When Micaela Roy gave birth two weeks ago, she eagerly handed the baby girl to a woman she met on Facebook 18 months prior.
Nearby, Sylva Lloyd and her husband Kim finally held their daughter, grateful to their surrogate for making them parents after a traumatic fertility journey.
Content Warning: This story discusses stillbirth and includes photos and other content that may be distressing.
“Micaela saved my life; my heart was broken,” said Ms. Lloyd. “When she put Delilah in my arms, it was just so healing.”
Delilah’s nursery in the Lloyds’ Tweed Heads home was ready, with Ms. Lloyd, an artist, having hand-painted the walls in anticipation of her daughter’s arrival.
“It doesn’t even feel real, does it? It feels like a dream. She’s just so beautiful,” Ms. Lloyd said while dressing her baby in a cosy red onesie after a feed.
Ms. Lloyd and her husband had been in the delivery room before, but this was the first time their baby came home with them.
After years of reproductive health complications and six months of IVF treatment, Ms. Lloyd fell pregnant with her first child, Roman, in 2020.
“It was the perfect pregnancy; everything was perfect. I was good and healthy,” Lloyd said. “Then I went into early labour. There were operations and hospital stays. Everyone did everything they could… then they told us we were about to meet our baby boy, and he wasn’t going to make it.”
“It was just my cervix that collapsed. His little feet didn’t touch the ground, but he was with us for almost an hour while we said goodbye.”
Months of treatment followed, but doctors eventually said Ms. Lloyd needed a hysterectomy.
The couple then tried using Ms. Lloyd’s sister as a surrogate with their remaining embryos, which ended in another pregnancy loss.
After taking time to travel and grieve, Ms. Lloyd convinced her husband to post their story on a Facebook page for Australian surrogates.
“Sylva kept saying, ‘What if we find a nice lady with lots of kids who wants to help us?'” Kim recalled.
That happened when Ms. Roy and her husband Simon read their story and reached out.
“I didn’t need the couple to prove anything… as long as they loved each other, that was enough,” Ms. Roy said. “If people can come together with so much love after something so traumatic, they really deserved it.”
After a quick round of “surro-dating” to check compatibility, Ms. Roy had the Lloyds’ embryo implanted via IVF.
Ms. Roy’s youngest daughters confirmed the pregnancy news to the Lloyds, saying, “Our mummy has your baby in her tummy” during a phone call.
Two Surrogates in the Birthing Suite
Another surrogate, midwife Julie Laherty, attended the labour while 35 weeks pregnant with her second surrogacy for another couple.
With roughly 120 surrogate births per year in Australia, the presence of two surrogates at one birth is rare.
People often ask Ms. Roy if it’s difficult emotionally and mentally to hand the baby over to the parents. Delilah is the eighth baby Ms. Roy has delivered, after having six of her own children and two surrogate pregnancies.

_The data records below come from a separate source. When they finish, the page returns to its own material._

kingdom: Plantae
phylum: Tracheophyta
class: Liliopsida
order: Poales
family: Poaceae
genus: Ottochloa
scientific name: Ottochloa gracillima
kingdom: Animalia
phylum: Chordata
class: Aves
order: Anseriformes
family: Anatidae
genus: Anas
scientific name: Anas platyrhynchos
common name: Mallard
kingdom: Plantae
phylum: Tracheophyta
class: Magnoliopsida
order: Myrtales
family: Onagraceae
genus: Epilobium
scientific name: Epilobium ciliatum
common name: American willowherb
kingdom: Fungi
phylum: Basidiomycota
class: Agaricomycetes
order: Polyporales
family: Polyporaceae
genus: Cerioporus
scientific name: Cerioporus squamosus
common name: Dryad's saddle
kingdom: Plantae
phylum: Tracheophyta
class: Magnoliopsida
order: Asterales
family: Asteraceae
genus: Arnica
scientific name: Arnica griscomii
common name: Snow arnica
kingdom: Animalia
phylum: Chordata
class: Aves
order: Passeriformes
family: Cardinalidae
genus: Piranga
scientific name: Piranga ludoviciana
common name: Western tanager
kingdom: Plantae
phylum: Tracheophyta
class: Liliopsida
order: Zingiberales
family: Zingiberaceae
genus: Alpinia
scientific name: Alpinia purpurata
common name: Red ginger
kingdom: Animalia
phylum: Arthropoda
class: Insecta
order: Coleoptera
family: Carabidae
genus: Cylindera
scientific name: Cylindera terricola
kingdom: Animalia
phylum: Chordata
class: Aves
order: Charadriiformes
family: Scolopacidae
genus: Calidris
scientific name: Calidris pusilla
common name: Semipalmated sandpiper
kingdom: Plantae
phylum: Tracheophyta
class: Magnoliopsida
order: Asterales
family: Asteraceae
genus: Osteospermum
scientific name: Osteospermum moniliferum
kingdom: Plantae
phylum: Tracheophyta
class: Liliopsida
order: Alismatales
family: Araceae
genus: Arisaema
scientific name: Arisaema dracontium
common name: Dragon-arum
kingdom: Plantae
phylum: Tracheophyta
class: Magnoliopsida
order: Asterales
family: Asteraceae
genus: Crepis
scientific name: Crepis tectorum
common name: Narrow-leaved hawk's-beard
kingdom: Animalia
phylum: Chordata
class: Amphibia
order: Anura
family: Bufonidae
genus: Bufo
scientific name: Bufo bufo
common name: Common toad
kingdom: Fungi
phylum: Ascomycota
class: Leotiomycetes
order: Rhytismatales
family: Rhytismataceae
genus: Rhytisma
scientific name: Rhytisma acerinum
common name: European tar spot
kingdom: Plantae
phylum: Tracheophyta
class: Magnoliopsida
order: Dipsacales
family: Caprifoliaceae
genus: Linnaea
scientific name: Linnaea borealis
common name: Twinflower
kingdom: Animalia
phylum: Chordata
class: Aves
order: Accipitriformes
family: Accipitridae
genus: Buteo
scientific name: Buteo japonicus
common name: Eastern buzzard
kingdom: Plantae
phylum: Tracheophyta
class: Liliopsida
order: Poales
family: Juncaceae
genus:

“Having six children is a lot, but it means I don’t want another baby,” she said. “I refer to my surrogate babies as passengers — they’re just coming along for the ride.”
Ms. Roy felt no grief either time she acted as a surrogate. “If your head is in the right space, it’s one of the most rewarding things you could do. Looking at the family you helped create is just beautiful.”
The Expense of Surrogacy
Ms. Laherty says while some processes protect all parties, “some costs are unnecessary.”
“More Medicare funding would make surrogacy more accessible,” she said.
Paid surrogacy is illegal in Australia, but couples cover the surrogate’s pregnancy expenses, mandated counselling, legal costs, and IVF.
The Lloyds estimate their IVF bill alone ranges between $40,000 to $50,000. “Because I don’t have a uterus, we don’t get any Medicare rebates for IVF, which doesn’t seem fair,” said Ms. Lloyd.
In NSW, the surrogate and her spouse are the automatic legal parents of the baby. It can cost intended parents between $4,000 to $15,000 to adopt their own child, according to surrogacy lawyer Sarah Jefford.
“NSW shouldn’t charge $1,351 for filing a parentage order on top of the other costs,” said Ms. Jefford. “Everyone else can make money, but the surrogate can’t get financial compensation.”
Review of Surrogate Process
Ms. Jefford and the Lloyds want the legal process streamlined into an administrative one through Births, Deaths, and Marriages instead of a parentage order involving the Supreme Court.
A spokesperson for the NSW Department of Communities and Justice said: “The preconditions to a parentage order protect the birth parent and child from exploitation and ensure parties know their legal rights, including the ability to change their minds.”
Legislation dealing with surrogacy in NSW is under review, with the government encouraging public submissions.
Meanwhile, the Lloyds encourage potential surrogates to help others become parents after doing their research. “You start a whole other family for someone; we can be grandparents now,” said Ms. Lloyd.